Maxi operazione a Napoli contro il commercio illegale di prodotti ittici: sequestrati 3000 kg
NAPOLI – Nella mattinata odierna si è svolta una vasta operazione di vigilanza e controllo nel quartiere Mercato-Pendino, cuore del centro storico di Napoli, mirata al contrasto dell’illegalità nel commercio di prodotti ittici.
L’intervento ha visto impegnate circa 40 unità tra militari della Guardia Costiera di Napoli, personale dell’ASL NA 1 Centro – Dipartimento di Prevenzione Servizio Veterinario Igiene degli Alimenti di origine animale, agenti della Polizia Locale – Unità Operativa Investigativa Ambientale ed Emergenza Sociale, e militari del Gruppo Carabinieri Forestale di Napoli e del Nucleo Carabinieri Cities Napoli.
I risultati dell’operazione
- Sequestrati 3.000 kg di prodotto ittico illegale, privo di tracciabilità ed etichettatura, quindi impossibile da ricondurre a una provenienza certa.
- Due persone deferite all’Autorità Giudiziaria per la detenzione di 55 kg di anguille vive, specie rara e protetta a rischio estinzione, la cui cattura e commercio sono severamente vietati. Gli esemplari sono stati successivamente liberati.
- Numerose sanzioni amministrative elevate, per un totale di oltre 20.000 euro.
- Due attività sospese per gravi carenze igienico-sanitarie e ulteriori prescrizioni impartite per non conformità da regolarizzare entro i termini previsti.
- I prodotti ritenuti idonei all’alimentazione animale sono stati devoluti allo Zoo di Napoli.
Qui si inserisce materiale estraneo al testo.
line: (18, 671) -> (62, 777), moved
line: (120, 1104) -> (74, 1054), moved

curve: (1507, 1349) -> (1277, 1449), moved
Legalità e tutela dell’ecosistema
L’operazione, condotta nell’area di Porta Nolana, ha rappresentato un esempio virtuoso di sinergia istituzionale. Come sottolineato dal Direttore Marittimo della Campania, Ammiraglio Ispettore Giuseppe Aulicino, l’iniziativa ha perseguito un duplice obiettivo:
- garantire la tutela della legalità nel commercio di prodotti ittici;
- proteggere l’ecosistema marino dalle pratiche predatorie e illegali che minacciano la biodiversità.
La maxi operazione conferma l’impegno delle istituzioni nel contrasto al commercio illegale e nella difesa delle specie protette, ribadendo l’importanza di un controllo capillare per salvaguardare sia la salute dei cittadini sia l’ambiente.